Abstract for presentation at 11th International Congress of Human Genetics

Purpose: Hereditary nonpolyposis colorectal cancer (HNPCC) is an autosomal dominantly inherited cancer syndrome, which is associated with germline mutations in DNA mismatch repair (MMR) genes. TP53 regulates the transcription of genes necessary for the maintenance of genomic integrity and MDM2 encodes a protein that binds directly to and inhibits TP53. To determine if SNPs in these genes, alone or in combination have any effect on disease expression or age of diagnosis of CRC in HNPCC patients, two different HNPCC populations were investigated.
Methods: DNA samples from 86 Australian and 134 Polish mutation positive HNPCC patients were genotyped for single nucleotide polymorphisms (SNPs) in TP53 (R72P) and MDM2 (SNP309). The association between the SNPs and disease characteristics; mutation status, disease expression and age of diagnosis of CRC, was tested with Pearson’s Chi-square and Kaplan-Meier survival analysis.

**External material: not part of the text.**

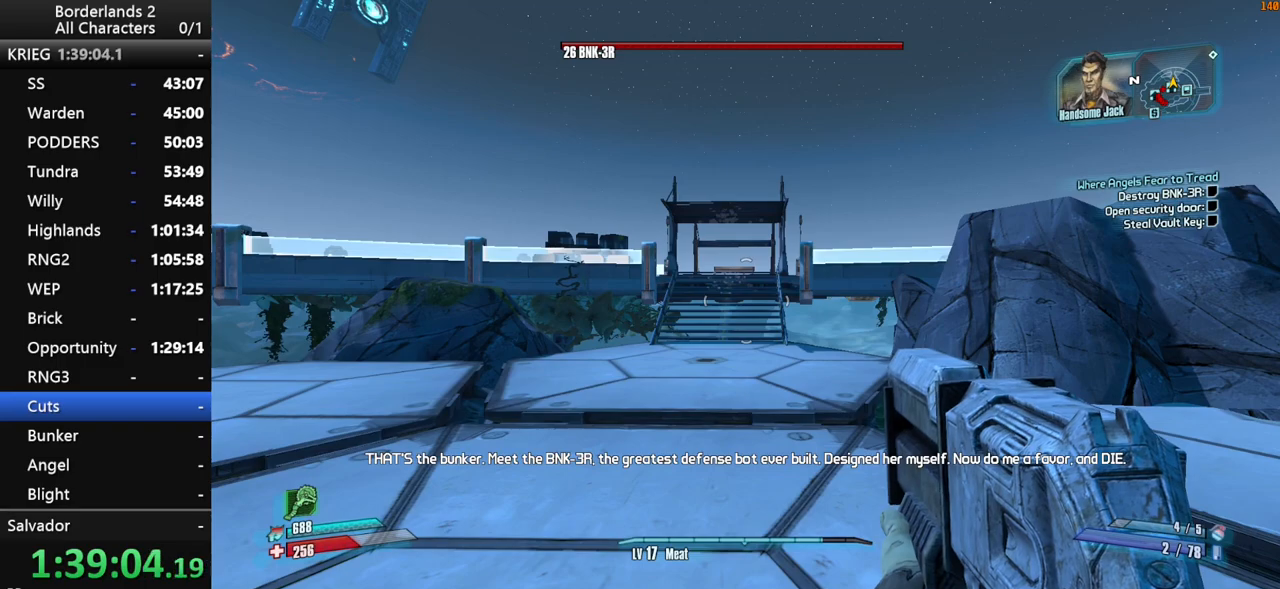
{"keys": [], "mouse": [], "mouse_move": "still", "events": [[50, "s", "up"], [50, "w", "up"]]}
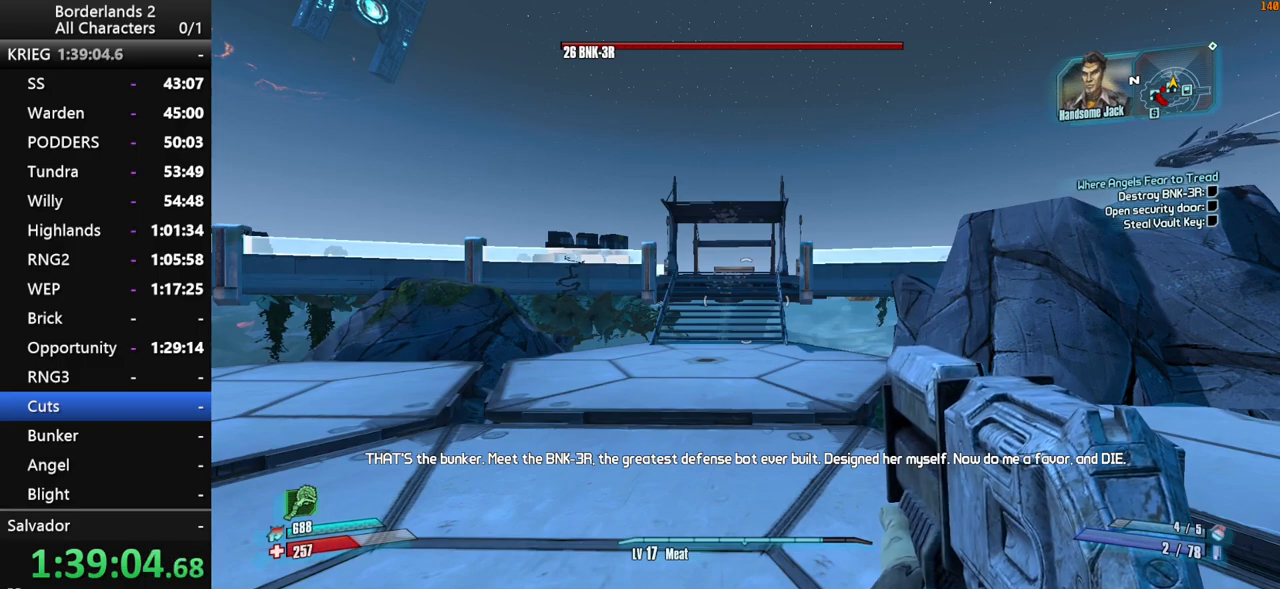
{"keys": [], "mouse": [], "mouse_move": "still", "events": []}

Results: A difference between Australian and Polish hMLH1 and hMSH2 mutation carriers can be seen for TP53 R72P, this is most likely accounted for by the use of a non-random population (probands and relatives). MDM2 showed a significantly higher frequency of the heterozygote genotype in Polish unaffected MMR gene mutation carriers over the age of 45 years compared to individuals affected with CRC. No significant difference between the age of diagnosis of CRC and genotype of the TP53 R72P or MDM2 SNP309 was observed in Australian or Polish HNPCC patients. The combined analysis of risk of reduced apoptotic ability revealed no significant association between individuals in the different risk groups and disease expression.
Conclusion: The age of diagnosis of CRC in HNPCC patients is more complex than that predicted by MDM2 SNP309, TP53 R72P or a combination of the two SNPs. It is likely that other modifying factors, both genetic and environmental, play a role in disease expression variance observed in HNPCC.